FOCUS – Ce mercredi 2 octobre, Kévin Lucas, berger dans le Briançonnais a comparu devant le tribunal d’instance de Grenoble. Il faisait appel d’une décision rendue en janvier dernier. Pour avoir aidé des migrants à entrer en France et refusé de se soumettre à un contrôle de gendarmerie, le maraudeur encourt quatre mois de prison avec sursis. Une petite centaine de militants se sont mobilisés à cette occasion devant le tribunal pour soutenir le jeune homme et protester contre le « délit de solidarité » dont il est accusé.
Mobilisation devant le tribunal d’instance en soutien au Briançonnais Kevin, accusé de délit de solidarité envers les migrants, le 2 octobre 2019. © Séverine Cattiaux – Place Gre’net
En mars 2018, Kévin Lucas, 32 ans, a porté secours à des migrants qui entraient en France de manière irrégulière en passant par les montagnes des Hautes-Alpes. Il les a alors transportés en voiture avant d’être arrêté et de refuser de se soumettre à un contrôle de gendarmerie.
Pour ces faits, les magistrats du tribunal de grande instance à Gap ont condamné Kévin à quatre mois de prison avec sursis.
Estimant absolument intolérable d’aller en prison au motif d’avoir aidé des personnes en détresse, le jeune homme a fait appel de cette décision et comparaissait devant le tribunal d’instance de Grenoble ce mercredi 2 octobre.
Venus soutenir le jeune Briançonnais, des associations et citoyens de Grenoble et de Briançon ont revendiqué devant le tribunal le droit légitime de porter secours aux migrants, au nom du principe de fraternité inscrit dans la Constitution de 1958. « Le 6 juillet 2018, le Conseil constitutionnel a même été on ne peut plus clair, précise Michel Rousseau, coprésident de l’association Tous Migrants. Il a affirmé qu’une aide désintéressée au séjour irrégulier des étrangers ne saurait être passible de poursuites, en vertu du principe de fraternité. »

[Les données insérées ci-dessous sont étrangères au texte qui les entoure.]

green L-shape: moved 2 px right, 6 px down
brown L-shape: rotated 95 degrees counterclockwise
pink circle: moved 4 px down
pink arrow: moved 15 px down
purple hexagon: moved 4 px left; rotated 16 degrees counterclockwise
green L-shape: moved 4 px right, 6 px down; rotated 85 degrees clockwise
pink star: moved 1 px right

Des frontières dangereuses, dignes du Moyen Âge
Dans l’attente de la fin du procès, des militants regroupés sur le parvis du tribunal ont poussé la chansonnette, dénonçant sur des airs connus la pression policière à l’égard des migrants et le durcissement des politiques migratoires.
Puis quelques personnes ont pris la parole, à l’instar de Matthieu. Comme Kevin et beaucoup d’autres Briançonnais, il fait des maraudes solidaires durant l’hiver. C’est-à-dire qu’il part en montagne au-devant des migrants pour leur apporter un peu de nourriture ou une aide quelconque. « Ces personnes viennent chercher l’asile en France et, au lieu d’être accueillies, elles sont traquées par la police », fustige le maraudeur.

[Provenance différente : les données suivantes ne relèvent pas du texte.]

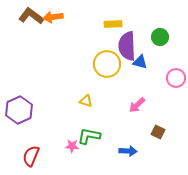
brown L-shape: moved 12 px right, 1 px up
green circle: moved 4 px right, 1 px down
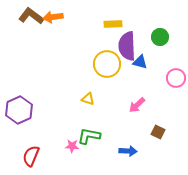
yellow triangle: moved 2 px right, 2 px up
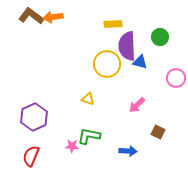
purple hexagon: moved 15 px right, 7 px down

Ces intimidations, ce harcèlement les poussent, juge-t-il, à courir de grands risques en empruntant des chemins dangereux en montagne. « Par ces agissements, l’État a réussi à recréer un coin de Moyen Âge, au XXIe siècle ! », déclare le citoyen scandalisé, qui déplore que cette situation perdure. Voilà en effet déjà quatre hivers que l’association Tous migrants organise des maraudes solidaires.

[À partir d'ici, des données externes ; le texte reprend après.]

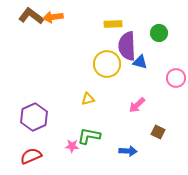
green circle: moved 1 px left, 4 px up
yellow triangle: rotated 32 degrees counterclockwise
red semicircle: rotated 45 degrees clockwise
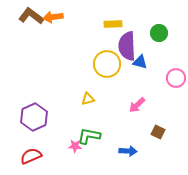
pink star: moved 3 px right
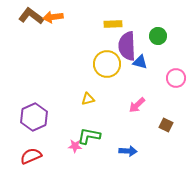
green circle: moved 1 px left, 3 px down
brown square: moved 8 px right, 7 px up
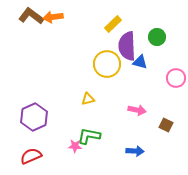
yellow rectangle: rotated 42 degrees counterclockwise
green circle: moved 1 px left, 1 px down
pink arrow: moved 5 px down; rotated 126 degrees counterclockwise
blue arrow: moved 7 px right
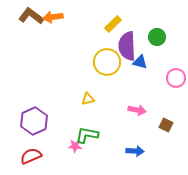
yellow circle: moved 2 px up
purple hexagon: moved 4 px down
green L-shape: moved 2 px left, 1 px up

« Les magistrats ont semblé être à l’écoute »
Sur les coups de 15 h 30, Kevin et son avocate Maeva Binimélis sont sortis du tribunal. Pas franchement enclin à se mettre en avant, le jeune maraudeur veut d’abord penser aux migrants : « Il faut surtout continuer à parler de la situation abominable à la frontière que vivent ces personnes et dénoncer le système frontalier en général. Le délit de solidarité, c’est annexe (…) »
Maeva Binimelis, avocate des maraudeurs briançonnais qui portent secours aux migrants, devant la tribunal d’instance de Grenoble, 2 octobre 2019. © Séverine Cattiaux – Place Gre’net
L’avocat général a requis le maintien de la peine de prison prononcée en première instance. Sans surprise, l’avocate a, quant‑à elle, demandé la relaxe pure et simple de son client.
« L’audience a été sereine, alors que l’ambiance est souvent électrique dans ce genre d’affaire. Les magistrats ont semblé être à l’écoute », a‑t-elle déclaré, en faisant montre tout à la fois de prudence et d’optimisme.
Le délibéré sera rendu le 23 octobre, à la veille de la comparution de Pierre, un autre maraudeur condamné pour des faits similaires. Une quinzaine de personnes sont actuellement poursuivies par le procureur de Gap, pour avoir porté secours à des migrants dans les Hautes Alpes.